Fault_Tolerance_General_Assignment_2023.md

Hardening of the Processor

Traditionally, as we saw in the course, during testing we are applying stimuli to a CUT and we are observing if any differences occur to the observable parts of the circuit, that they traditionally are its Primary and Pseudo-Primary Outputs. In an ad-hoc manner, we can create more test points in a circuit design (albeit costly) and/or we can multiplex signals with further logic that is destined to harden the core against e.g., permanent faults (stuck-at).

Goal

Your goal in this assignment, is to initially evaluate a software test library (STL) under the stuck-at fault model using zoix and report the achieved fault coverage. Then, you have to modify the processor either in RT-Level or in Gate-Level and add your own logic in functional blocks of the processor with a goal to harden them. Obviously, if you choose to modify the RT-Level, the new Gate-Level of the core must be generated via logic synthesis.

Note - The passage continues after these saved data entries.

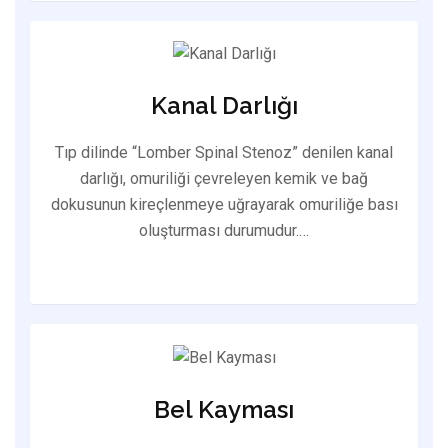
Kanal Darlığı
Tıp dilinde “Lomber Spinal Stenoz” denilen kanal
darlığı, omuriliği çevreleyen kemik ve bağ
dokusunun kireçlenmeye uğrayarak omuriliğe bası
oluşturması durumudur.…
Bel Kayması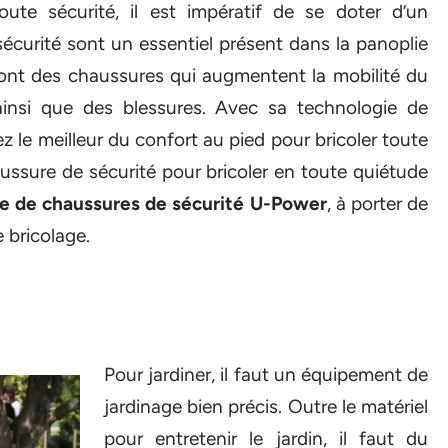
toute sécurité, il est impératif de se doter d’un
curité sont un essentiel présent dans la panoplie
sont des chaussures qui augmentent la mobilité du
 ainsi que des blessures. Avec sa technologie de
le meilleur du confort au pied pour bricoler toute
aussure de sécurité pour bricoler en toute quiétude
e de chaussures de sécurité U-Power
, à porter de
bricolage.
Pour jardiner, il faut un équipement de
jardinage bien précis. Outre le matériel
pour entretenir le jardin, il faut du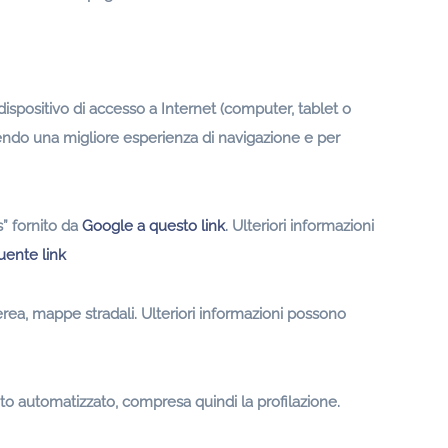
ispositivo di accesso a Internet (computer, tablet o
rendo una migliore esperienza di navigazione e per
s” fornito da
Google a questo link
. Ulteriori informazioni
uente link
aerea, mappe stradali. Ulteriori informazioni possono
nto automatizzato, compresa quindi la profilazione.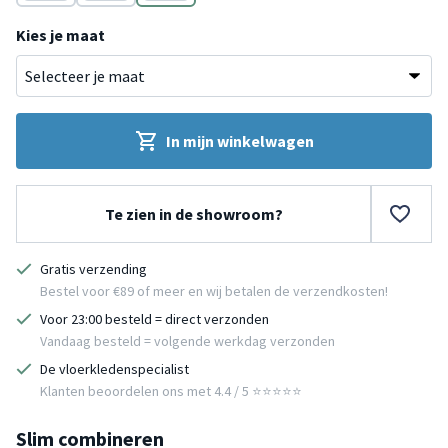
Grijs
Bruin
Multicolor
Kies je maat
In mijn winkelwagen
Te zien in de showroom?
Gratis verzending
Bestel voor €89 of meer en wij betalen de verzendkosten!
Voor 23:00 besteld = direct verzonden
Vandaag besteld = volgende werkdag verzonden
De vloerkledenspecialist
Klanten beoordelen ons met 4.4 / 5 ⭐⭐⭐⭐⭐
Slim combineren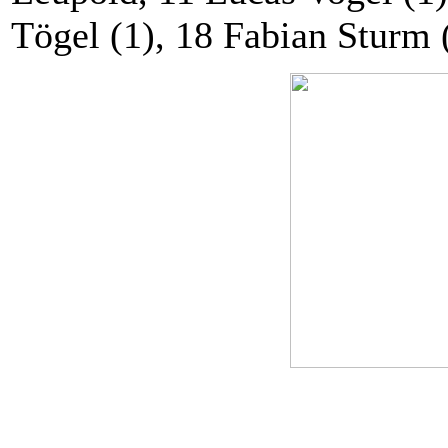
Tögel (1), 18 Fabian Sturm 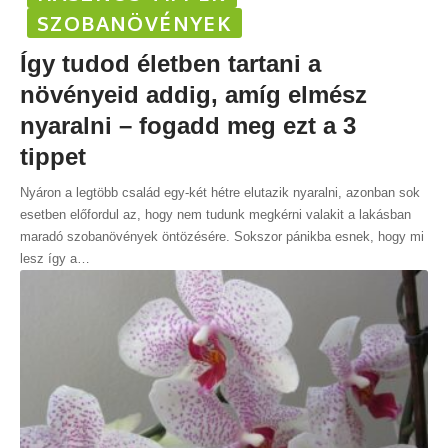
SZOBANÖVÉNYEK
Így tudod életben tartani a
növényeid addig, amíg elmész
nyaralni – fogadd meg ezt a 3
tippet
Nyáron a legtöbb család egy-két hétre elutazik nyaralni, azonban sok
esetben előfordul az, hogy nem tudunk megkérni valakit a lakásban
maradó szobanövények öntözésére. Sokszor pánikba esnek, hogy mi
lesz így a
…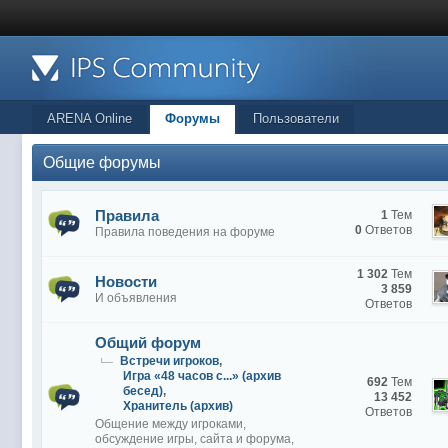
ARENA Online
Форумы
Пользователи
Общие форумы
Правила
1
Тем
0
Ответов
Правила поведения на форуме
1 302
Тем
Новости
3 859
И объявления
Ответов
Общий форум
Встречи игроков
,
Игра «48 часов с...» (архив
692
Тем
бесед)
,
13 452
Хранитель (архив)
Ответов
Общение между игроками,
обсуждение игры, сайта и форума,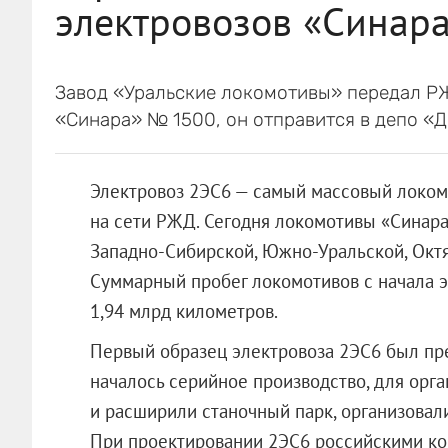
электровозов «Синар
Завод «Уральские локомотивы» передал Р
«Синара» № 1500, он отправится в депо «Д
Электровоз 2ЭС6 — самый массовый локомо
на сети РЖД. Сегодня локомотивы «Синара
Западно-Сибирской, Южно-Уральской, Окт
Суммарный пробег локомотивов с начала э
1,94 млрд километров.
Первый образец электровоза 2ЭС6 был пред
началось серийное производство, для орга
и расширили станочный парк, организовали
При проектировании 2ЭС6 российскими к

After modifying the core, you have to run a new fault simulation of the same STL and check whether you have managed to increase the fault coverage by considering your hardening modules as extra test points.

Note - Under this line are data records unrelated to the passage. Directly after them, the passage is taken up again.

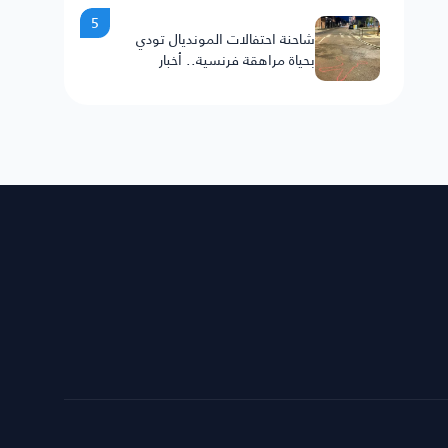
5
شاحنة احتفالات المونديال تودي
بحياة مراهقة فرنسية.. أخبار
السعودية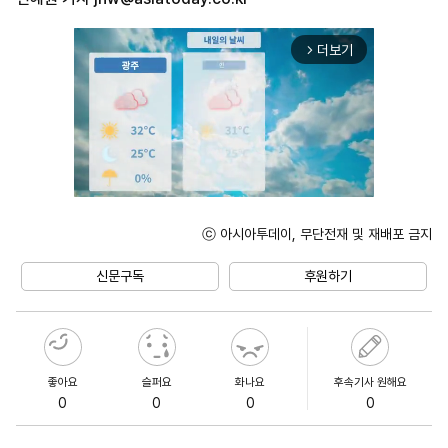
더보기
arrow_forward_ios
ⓒ 아시아투데이, 무단전재 및 재배포 금지
Unmute
신문구독
후원하기
좋아요
슬퍼요
화나요
후속기사 원해요
0
0
0
0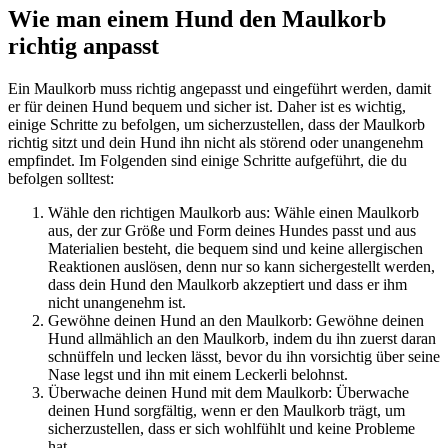
Wie man einem Hund den Maulkorb
richtig anpasst
Ein Maulkorb muss richtig angepasst und eingeführt werden, damit
er für deinen Hund bequem und sicher ist. Daher ist es wichtig,
einige Schritte zu befolgen, um sicherzustellen, dass der Maulkorb
richtig sitzt und dein Hund ihn nicht als störend oder unangenehm
empfindet. Im Folgenden sind einige Schritte aufgeführt, die du
befolgen solltest:
Wähle den richtigen Maulkorb aus: Wähle einen Maulkorb
aus, der zur Größe und Form deines Hundes passt und aus
Materialien besteht, die bequem sind und keine allergischen
Reaktionen auslösen, denn nur so kann sichergestellt werden,
dass dein Hund den Maulkorb akzeptiert und dass er ihm
nicht unangenehm ist.
Gewöhne deinen Hund an den Maulkorb: Gewöhne deinen
Hund allmählich an den Maulkorb, indem du ihn zuerst daran
schnüffeln und lecken lässt, bevor du ihn vorsichtig über seine
Nase legst und ihn mit einem Leckerli belohnst.
Überwache deinen Hund mit dem Maulkorb: Überwache
deinen Hund sorgfältig, wenn er den Maulkorb trägt, um
sicherzustellen, dass er sich wohlfühlt und keine Probleme
hat.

The flow of events is shown in the diagram below.

Flow of Events

(A) Baseline stuck-at simulation of the STL

Before making any change to the code, we have to run a fault simulation on a given STL program and store the computed coverage which will be used as a baseline in our comparissons later on. In this way we can clearly see which is the gain in terms of FC% as a result of the hardening.

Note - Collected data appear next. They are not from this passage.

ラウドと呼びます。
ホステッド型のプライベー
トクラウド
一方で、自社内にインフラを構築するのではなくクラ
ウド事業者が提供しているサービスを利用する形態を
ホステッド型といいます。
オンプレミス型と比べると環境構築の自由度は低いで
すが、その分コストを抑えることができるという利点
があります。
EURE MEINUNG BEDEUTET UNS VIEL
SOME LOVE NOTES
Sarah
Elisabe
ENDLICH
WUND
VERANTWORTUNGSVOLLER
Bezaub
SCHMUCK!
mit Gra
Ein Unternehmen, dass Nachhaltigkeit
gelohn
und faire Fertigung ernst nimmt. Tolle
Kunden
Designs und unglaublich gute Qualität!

The fault simulation is based on an eVCD file which is used as a stimulus source, which must be generated from the logic simulation (in QustaSIM) of the Gate-level version of the unmodified core. When the simulation finishes, the eVCD dumpports file should be available under the run directory.

Note, that after the zoix fsim finishes, you have to move the generated fault lists and the coverage summaries OUT of the run/zoix directory and store them somewhere besides ru/zoixn (e.g., in a directory named results). This is because using the make zoix targets will erase in certain cases the zoix directory you have in order to populated with new sources and thus you will loose your data.

(B.1) Modification of the processor in RT-Level

After analyzing the design and identifying the processor module you want to harden, you can choose to work on the RT-Level and perform changes on the souce code itself. In order to validate your code, you can always use the RT-Level logic simulation before moving to logic synthesis. However note that you have to modify the sources that the logic simulator (QuestaSIM) compiles before moving to the actuall shell/gui simulation. This can be done by inspecting the Makefile we provide you and by modifying the respective variables/sources to include also your new verilog/systemverilog files.

It is advised to work in either verilog or systemverilog. In case you wish to work on VHDL further modifications need to be done to the Makefile (e.g., vlog -> vcom)

After you are sure that your modifications in RT-Level work, as the logic simulation works as expected you have to move to the logic-synthesis (make synthesis) and produce the new, hardened Gate-level description of the processor which will then you have to logic simulate again in order to see that everything works as expected as it did with the RT-Level. Obviously, if you have generated new files you have to modify the TCL script in syn/bin/ to analyze your files too while parsing the design sources in order for your changes to be considered and thus reflected in the gate-level.

(B.2) Modification of the processor in Gate-Level

Alternatively, one may select a module and work directly on the gate-level version of the processor. In that case, you do not have to re-synthesize the processor but you have to be extra careful to validate your changes wiht regular logic simulations of the gate-level before moving to the next steps

(C) Fault simulation of the hardened core

Once again, we resort to zoix to fault simulate our newly hardened core with the STL eVCD file we generated in step (A). The strobe file now (located under zoix/) must be modified in case you have added extra primary outputs to the processor and consider them too as strobe points.

Before going to the fault simulation step it is VERY IMPORTANT and it is highly recommended to always run a zoix/lsim (logic simulation in zoix) to verify that your eVCD file does not have any missmatches. Specifically this message should always appear before you move on to the actual fault simulation step (zoix/fsim).

Info: VCD stimulus completed with 0 mismatches.

Never proceed to the fault simulation if you have missmatches in this step.

Environment

Everything is orchestrated via the Makefile in the root directory of the environment. Use make help to see the available targets we have prepared for you.

N.B.:

1. The logic simulation should be done in functional mode hence you should compile the sources with make questa/compile/functional. This should be done just once (unless you make clean and the directory gets eliminated).

2. The fault simulation should be done in functional mode. This should be done just once (unless you make clean and the directory gets eliminated).

3. After each logic simulation in questasim, the eVCD file should be located in the directory run/questasim.